Mam duży problem i jeśli można prosić o pomoc, byłabym bardzo wdzięczna.
Otóż koło Żylety na działkach są chore kotki. Złapałam jedną z nich, miała ogromne robale, zapalenie oskrzeli, kk. Następnie w moim domu pojawiła się następna mała kotka i jeszcze jedna. Niestety, mam PP.

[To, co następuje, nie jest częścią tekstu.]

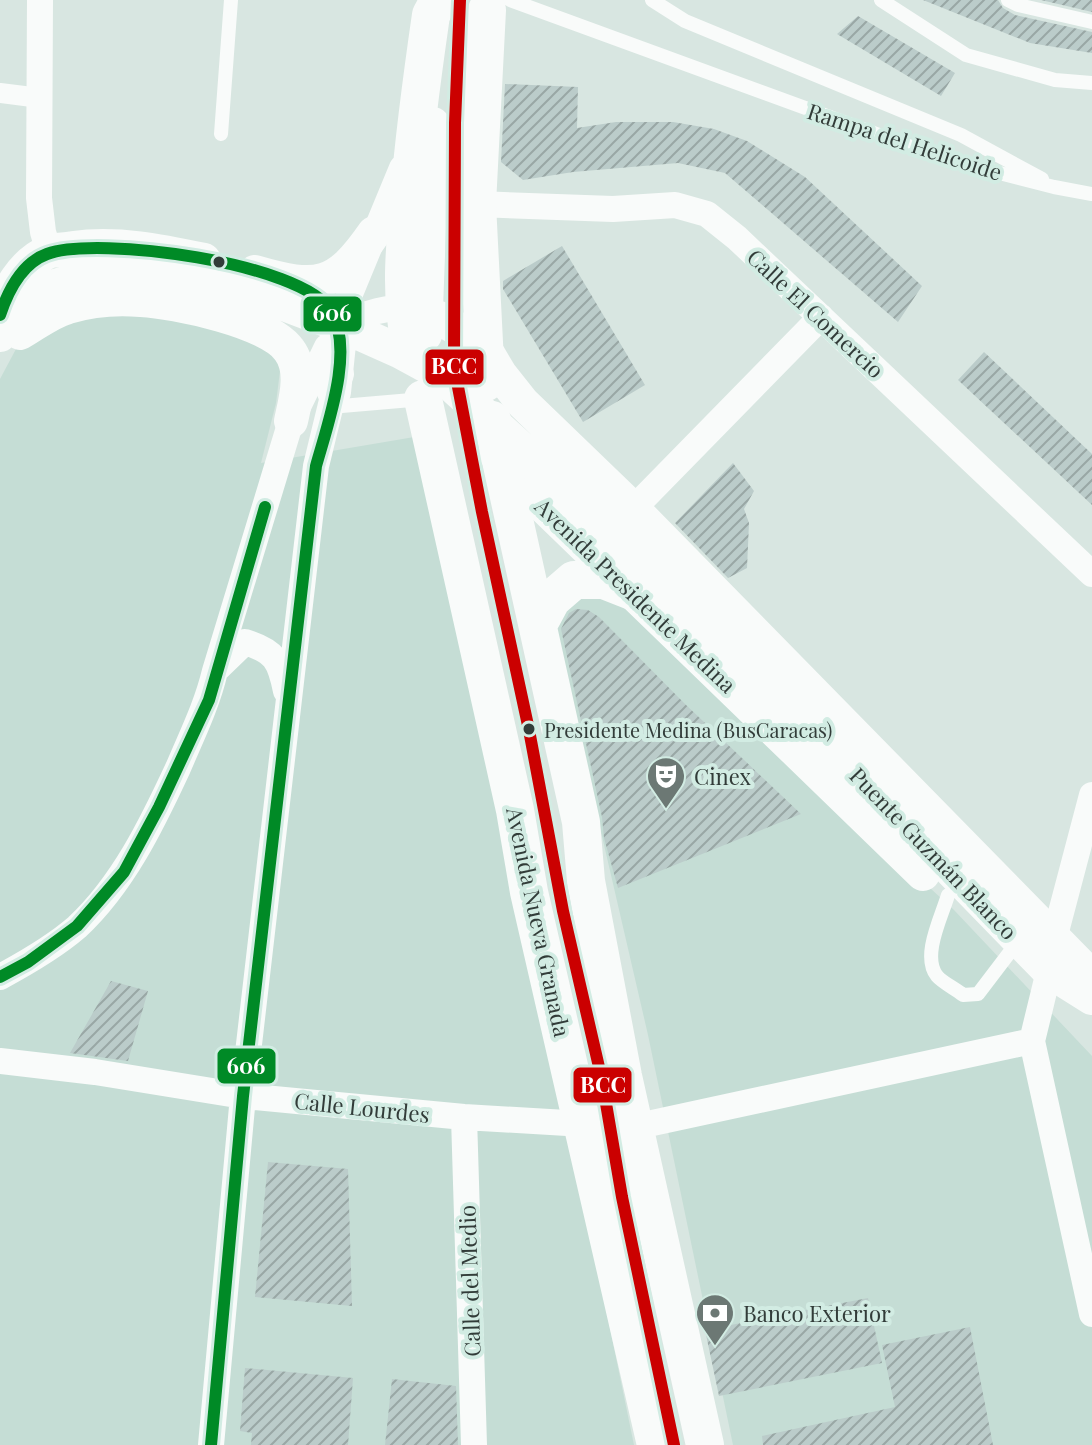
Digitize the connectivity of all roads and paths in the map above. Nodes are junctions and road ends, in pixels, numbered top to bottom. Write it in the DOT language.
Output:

Kotki które tam jeszcze są już dłuższy czas mają kk, matka również jest zasmarkana. Miałam złapać wszystkie maluchy i matkę do sterylizacji, później ją wypuścić. Tam koty nie mają tak źle, ludzie je karmią i jest prowizoryczna buda, niestety nie ocieplona. Jednak mam teraz szlaban na kolejne koty w związku z panleukopenią, mogłabym tylko im zaszkodzić. Nie mam ich gdzie umieścić, jestem z tym sama, mam już 15 kotów w mieszkaniu. Nie mam żadnej pomocy znikąd, jedynie agula76. Koszty leczenia tych co już mam są koszmarne, brak miejsca, jeszcze sterylizacja matki.
Jestem w kropce, żal mi tamtych, bo skoro już były chore, nie wiem co będzie dalej. Bez pomocy ich los widzę czarno.